Marilyn Shepherd | 07 April 2011  

What was notable during the recent floods in North Queensland is that the people from Palm Island were told by police that they were not to be taken off the island for safety before the awaited Tsunami.

Bev Smith | 07 April 2011  

Thanks again Frank for a timely summary of this tragic litany. Yes - we need a Royal Commission because the instruments of government have failed not only the Murri people - but all of us.

Wayne Sanderson | 07 April 2011  

Professor Brennan is right to call for a royal commission, but this problem is Australia-wide and has been going on for far too long. I remember the Aboriginal deaths in custody in the early 1980's in NSW. It's appalling that some of our police can laugh at our justice system, and get off scot-free for crimes which shocked us when South African police committed them.

Annabel | 08 April 2011  

Many thanks Fr. Frank for not letting this appalling saga be swept under the carpet.
I too have read The Tall Man, am ashamed of the outcome and offer my sympathies to Doomadgee extended family and community.
We are judged as a community by how we treat our most vulnerable,so bring on a Royal Commission ,poste haste.

Justin Halpin | 10 April 2011  

When the report of the Deputy Commissioner of Police was released to the public, the Chairman of the CMC said, "I am astounded at this failure. How can the police service find that the conduct of these officers does not meet the threshold to even commence disciplinary proceedings for police conduct? It is almost incomprehensible that the police service has decided that there is no case for these officers to answer."

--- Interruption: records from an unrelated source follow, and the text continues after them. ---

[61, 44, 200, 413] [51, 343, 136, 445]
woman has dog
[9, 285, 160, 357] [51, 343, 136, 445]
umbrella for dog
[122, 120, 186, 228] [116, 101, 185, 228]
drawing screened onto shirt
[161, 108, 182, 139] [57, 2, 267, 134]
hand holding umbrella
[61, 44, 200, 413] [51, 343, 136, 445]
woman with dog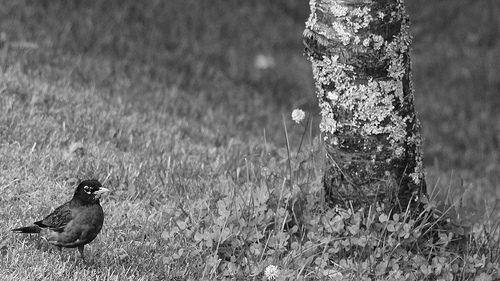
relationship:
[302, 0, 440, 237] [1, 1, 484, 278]
tree stump standing in grass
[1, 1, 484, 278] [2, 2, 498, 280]
grass covering ground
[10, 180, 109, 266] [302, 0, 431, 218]
bird next to tree trunk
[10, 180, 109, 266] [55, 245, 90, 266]
bird has legs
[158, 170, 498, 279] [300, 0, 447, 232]
clovers growing around tree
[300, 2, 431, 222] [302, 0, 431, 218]
bark on tree trunk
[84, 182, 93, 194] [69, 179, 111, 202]
eye on bird's face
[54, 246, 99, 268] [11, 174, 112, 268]
legs on bird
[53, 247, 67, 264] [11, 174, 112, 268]
leg on bird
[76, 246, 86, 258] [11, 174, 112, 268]
legs on bird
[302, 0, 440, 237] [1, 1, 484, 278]
tree stump in grass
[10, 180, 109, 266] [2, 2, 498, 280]
bird on ground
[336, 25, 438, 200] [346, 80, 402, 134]
tree trunk covered in moss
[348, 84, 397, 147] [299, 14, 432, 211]
moss on tree trunk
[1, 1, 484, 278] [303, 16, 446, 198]
grass surrounding tree trunk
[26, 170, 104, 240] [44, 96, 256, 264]
bird in field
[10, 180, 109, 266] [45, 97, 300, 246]
bird on grass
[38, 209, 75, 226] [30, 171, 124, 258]
wing of bird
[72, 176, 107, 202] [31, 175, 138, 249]
head of bird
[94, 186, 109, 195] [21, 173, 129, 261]
beak on bird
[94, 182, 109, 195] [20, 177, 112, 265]
beak on bird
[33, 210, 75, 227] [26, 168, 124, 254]
wing on bird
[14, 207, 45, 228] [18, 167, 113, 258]
feathers on bird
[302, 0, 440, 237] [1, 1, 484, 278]
tree stump in middle of grass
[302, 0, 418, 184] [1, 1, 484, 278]
tree stump in middle of grass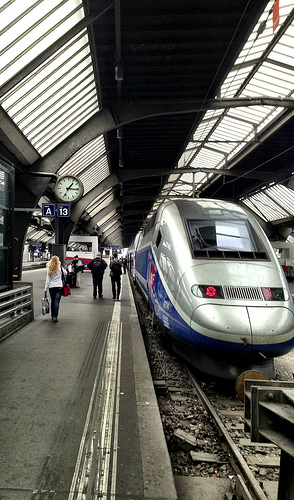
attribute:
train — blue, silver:
[122, 194, 292, 380]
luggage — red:
[36, 288, 49, 319]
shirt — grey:
[109, 257, 123, 276]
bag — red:
[62, 281, 72, 297]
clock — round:
[53, 174, 83, 203]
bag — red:
[60, 265, 72, 296]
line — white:
[97, 318, 133, 396]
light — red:
[205, 285, 215, 297]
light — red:
[261, 288, 270, 298]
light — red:
[203, 288, 216, 297]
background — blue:
[43, 201, 54, 217]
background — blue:
[57, 205, 70, 218]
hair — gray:
[94, 250, 102, 256]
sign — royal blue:
[41, 203, 54, 216]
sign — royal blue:
[57, 203, 70, 217]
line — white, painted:
[63, 300, 119, 497]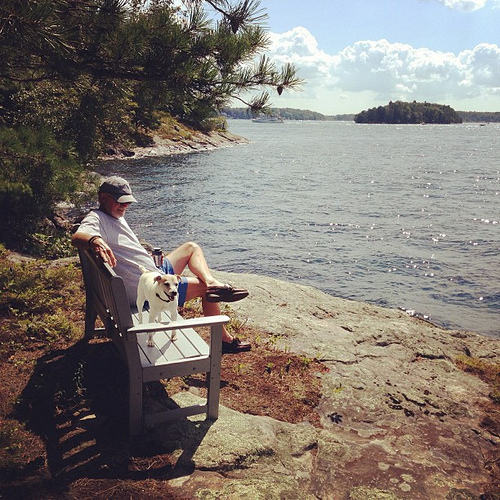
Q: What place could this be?
A: It is a lake.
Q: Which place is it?
A: It is a lake.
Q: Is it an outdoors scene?
A: Yes, it is outdoors.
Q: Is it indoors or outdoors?
A: It is outdoors.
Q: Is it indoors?
A: No, it is outdoors.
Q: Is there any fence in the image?
A: No, there are no fences.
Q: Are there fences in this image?
A: No, there are no fences.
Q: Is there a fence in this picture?
A: No, there are no fences.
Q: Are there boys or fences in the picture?
A: No, there are no fences or boys.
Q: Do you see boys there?
A: No, there are no boys.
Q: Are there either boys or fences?
A: No, there are no boys or fences.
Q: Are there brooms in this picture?
A: No, there are no brooms.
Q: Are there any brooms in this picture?
A: No, there are no brooms.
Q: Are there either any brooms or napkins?
A: No, there are no brooms or napkins.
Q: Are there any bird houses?
A: No, there are no bird houses.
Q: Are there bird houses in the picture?
A: No, there are no bird houses.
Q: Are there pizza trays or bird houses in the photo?
A: No, there are no bird houses or pizza trays.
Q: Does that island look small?
A: Yes, the island is small.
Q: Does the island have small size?
A: Yes, the island is small.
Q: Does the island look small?
A: Yes, the island is small.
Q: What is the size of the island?
A: The island is small.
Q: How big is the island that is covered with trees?
A: The island is small.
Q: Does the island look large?
A: No, the island is small.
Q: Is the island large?
A: No, the island is small.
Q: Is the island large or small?
A: The island is small.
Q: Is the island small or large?
A: The island is small.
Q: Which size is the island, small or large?
A: The island is small.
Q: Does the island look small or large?
A: The island is small.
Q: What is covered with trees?
A: The island is covered with trees.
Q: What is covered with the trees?
A: The island is covered with trees.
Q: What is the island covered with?
A: The island is covered with trees.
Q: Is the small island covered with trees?
A: Yes, the island is covered with trees.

In response, the Deputy Commissioner of Police who conducted the Police review said, “The CMC needs to be reviewed by an external body. Clearly in my mind as a result of having a look at their review into the Palm Island issue, there has been a failure of quality control in that organisation in terms of that report. There has been a failure of corporate governance at the senior level."

The Premier then said, "No-one's covered themselves in glory here - not the police, not the CMC. It should have and could have been handled better.”

In relation to the death of Mulrunji, Tony Koch has reminded me, “It should not be forgotten either that his cellmate has since hanged himself in shame; his son hanged himself because he missed his Dad; and his wheelchair-bound mother died without seeing justice for her son. It has claimed several black lives, and seen 14 or more imprisoned for the riots”.

Not one police officer is to be disciplined. And there is no way the QPS and the CMC can work together. Thus my joining the call for a royal commission.

Frank Brennan SJ | 10 April 2011  

Nothing surprises after ten years as the research officer for the Deaths in Custody Watch Committee, other than good people like Frank devoting time to appeals to shame a system that is demonstrably broken. Read Fitzgerald, Chapter 7, nothing has changed. What is needed are funds to conduct a civil case, for obvious reasons...and to take the boats and four wheel drives out of the guilty ba*tard's driveways. ...civil...civil...civil...

SapperK9 | 13 April 2011  

Wonderful article. Someone continues to speak up for Palm Islanders. Bring on the royal commission.